Text:
Seemingly dissed by the blind
Hello! I didn't quite manage to write about my weekend, did I? And now another one is nearly upon us, and the previous one is zooming out of memory already. It all seemed so important at the time. In short: Kingston chinese buffet, watching people shop, second hand sherlock holmes outfits, being mildly confused by a friend moving to New Malden, twee gig with xylophones, 2am chat about everything (forgotten), brief sofa sleep, autopilot work, jerk chicken, winningly over-enthusiastic restaurant owner, all student teachers looking exactly the same, T.S. Eliot prize poetry evening, people eating crisps too loudly, chagrin.
It seems like I will never fully get back into this whole blogging lark. I find it hard to write at work, because my mind gets all dazed and anaethetised by staring at the blue and white screens of the interweb all day long; when I get home, I just want to read or sit in the bath and think about cheese, rather than submit my eyes to another dose of the computer, which is probably giving me head cancer or something in any case. So blogging, and emailing, and writing of the high-tech variety in general, doesn't tend to happen as much as it did. Which saddens me, a bit. I want to write but I never quite feel able to.

Provided data:
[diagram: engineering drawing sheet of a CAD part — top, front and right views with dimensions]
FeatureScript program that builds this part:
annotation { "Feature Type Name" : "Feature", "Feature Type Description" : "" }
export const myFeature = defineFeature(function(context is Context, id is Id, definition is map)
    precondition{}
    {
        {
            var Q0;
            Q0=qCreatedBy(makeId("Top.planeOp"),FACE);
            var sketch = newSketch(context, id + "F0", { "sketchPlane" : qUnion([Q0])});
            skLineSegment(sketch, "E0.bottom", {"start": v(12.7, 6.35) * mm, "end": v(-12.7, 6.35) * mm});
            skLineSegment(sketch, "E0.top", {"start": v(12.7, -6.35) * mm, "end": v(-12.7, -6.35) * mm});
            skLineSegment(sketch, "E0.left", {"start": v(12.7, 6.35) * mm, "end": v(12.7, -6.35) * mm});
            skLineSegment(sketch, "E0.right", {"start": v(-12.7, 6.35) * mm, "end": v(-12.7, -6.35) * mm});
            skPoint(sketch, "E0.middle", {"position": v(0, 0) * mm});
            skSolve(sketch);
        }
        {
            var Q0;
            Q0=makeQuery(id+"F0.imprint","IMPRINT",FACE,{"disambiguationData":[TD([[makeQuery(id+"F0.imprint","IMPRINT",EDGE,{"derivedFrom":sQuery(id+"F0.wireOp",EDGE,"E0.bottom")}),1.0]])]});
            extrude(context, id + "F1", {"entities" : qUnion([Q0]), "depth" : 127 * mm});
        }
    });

Problem A:
Answer these questions from the blog post:
(i) What kind of buffet was in Kingston?
(ii) Which prize was the poetry evening named for?
(iii) What does the writer want to do after getting home instead of using the computer?
Problem B:
Retype the blog post word for word from "It seems like" to "feel able to.".

Answer area A:
(i) A Chinese buffet.
(ii) The T.S. Eliot prize.
(iii) Read, or sit in the bath and think about cheese.

Answer area B:
It seems like I will never fully get back into this whole blogging lark. I find it hard to write at work, because my mind gets all dazed and anaethetised by staring at the blue and white screens of the interweb all day long; when I get home, I just want to read or sit in the bath and think about cheese, rather than submit my eyes to another dose of the computer, which is probably giving me head cancer or something in any case. So blogging, and emailing, and writing of the high-tech variety in general, doesn't tend to happen as much as it did. Which saddens me, a bit. I want to write but I never quite feel able to.